The hacker behind the exploit of the decentralized finance lending platform Tender.fi has returned the stolen funds for a $97,000 bounty reward in Ether (ETH).
The exploit was executed at 10:28 am UTC on March 7, with Tender.fi confirming the incident on Twitter quickly after, citing “an uncommon quantity of borrows” and including it has paused all borrowing.
Blockchain information confirmed the exploiter used a value oracle glitch to borrow $1.59 million value of belongings from the protocol by depositing 1 GMX token, valued at round $71.
“It appears like your oracle was misconfigured. contact me to type this out,” the hacker wrote in an on-chain message.
Eight hours later, the DeFi protocol introduced it had come to an settlement with the “White Hat” exploiter, through which the hacker would repay all loans minus a 62.16 ETH “bounty,” value round $97,000 at present costs.
Translation: The White Hat will repay all loans minus 62.158670296 ETH, which will likely be stored as a Bounty for serving to safe the protocol. The https://t.co/H4ZMPLH9pz Workforce will repay the Bounty s worth to the protocol, in order that there will likely be no unhealthy debt and customers will stay… https://t.co/5bbmKu7zEe
— Tender.fi (@tender_fi) March 7, 2023
One other hour later, Tender.fi confirmed on Twitter that the exploiter had accomplished the mortgage repayments.
“Funds are formally SaFu, put up mortem on the way in which,” it wrote.
Associated: DeFi lender Tender.fi suffers exploit, white hat hacker suspected
Final yr in August, cross-chain Nomad Bridge appealed to exploiters that participated in a wise contract exploit that extracted $190 million in funds from the bridge in lower than three hours.
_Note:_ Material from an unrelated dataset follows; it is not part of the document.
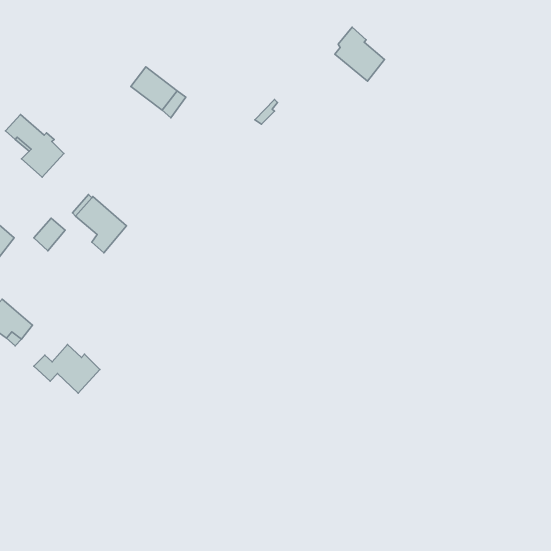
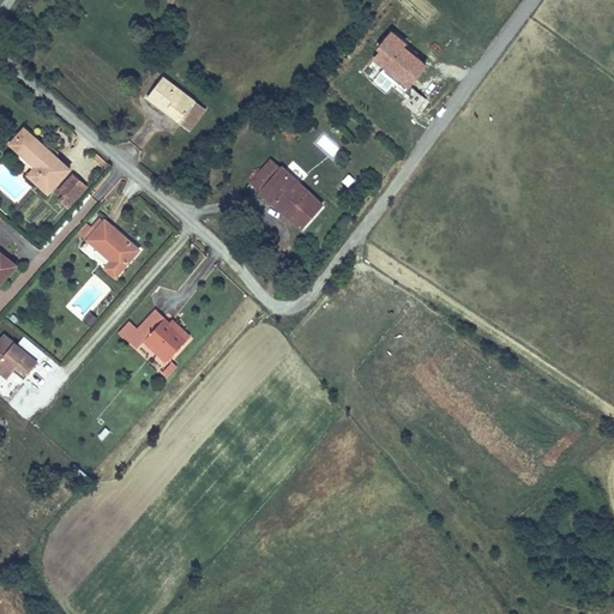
building: none -> [248,158,321,228]
building: [34,218,65,251] -> [52,174,86,210]
building: [34,344,100,393] -> [116,308,189,362]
Mere hours later, roughly $32.6 million value of funds have been already returned, suggesting a few of the exploiters might have been white hat hackers making an attempt to extract funds for a later protected return.
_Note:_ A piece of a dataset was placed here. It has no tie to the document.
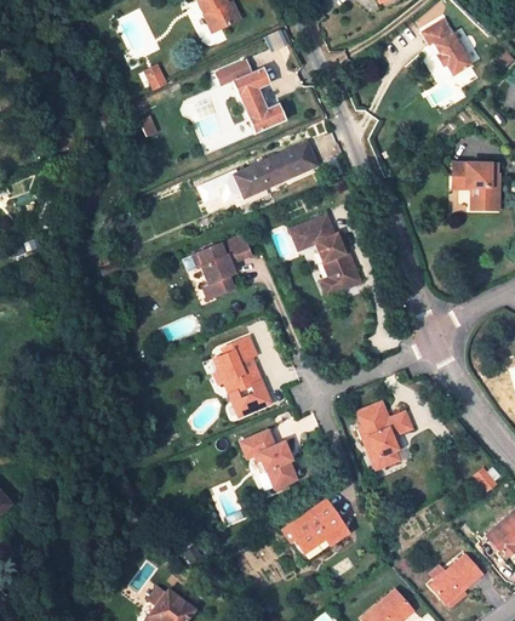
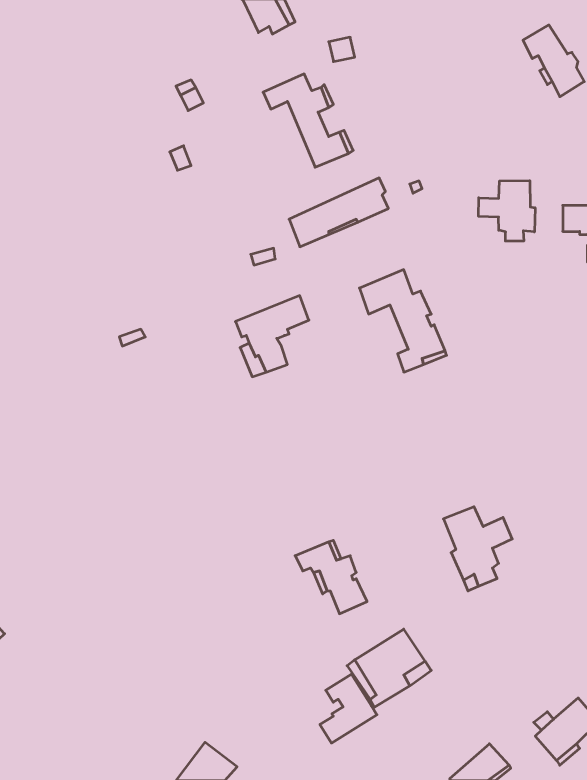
building: none -> [479,181,535,241]
building: [214,338,277,417] -> none
building: none -> [320,674,377,743]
Later within the month, nonfungible token agency Metagame even provided a “Whitehat Prize” within the type of an NFT for anybody who proved they’d returned no less than 90% of the funds they stole from the protocol.
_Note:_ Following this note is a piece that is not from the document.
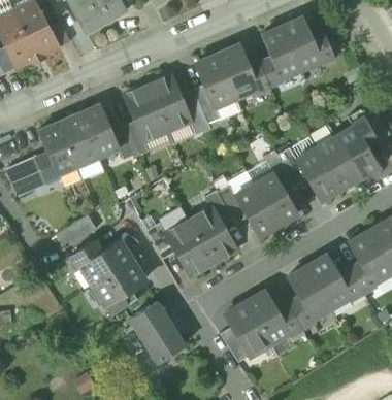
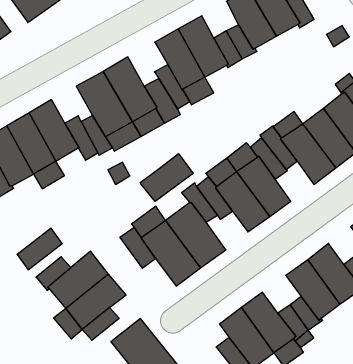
building: none -> [140,154,193,201]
1/ Our pals at @metagame created an earned NFT as a thanks to whitehats who returned funds from the Nomad Bridge Hack. Head over https://t.co/TWwuJwnRXj to assert it! pic.twitter.com/V87rkGhBEE
— Nomad (⤭⛓) (@nomadxyz_) August 23, 2022
Blockchain information from the Official Nomad Funds Restoration Handle shows that funds continued to be returned to the restoration deal with since then, with the most recent transaction recorded on Feb. 18 for $7,868 in Covalent Question Token (CQT).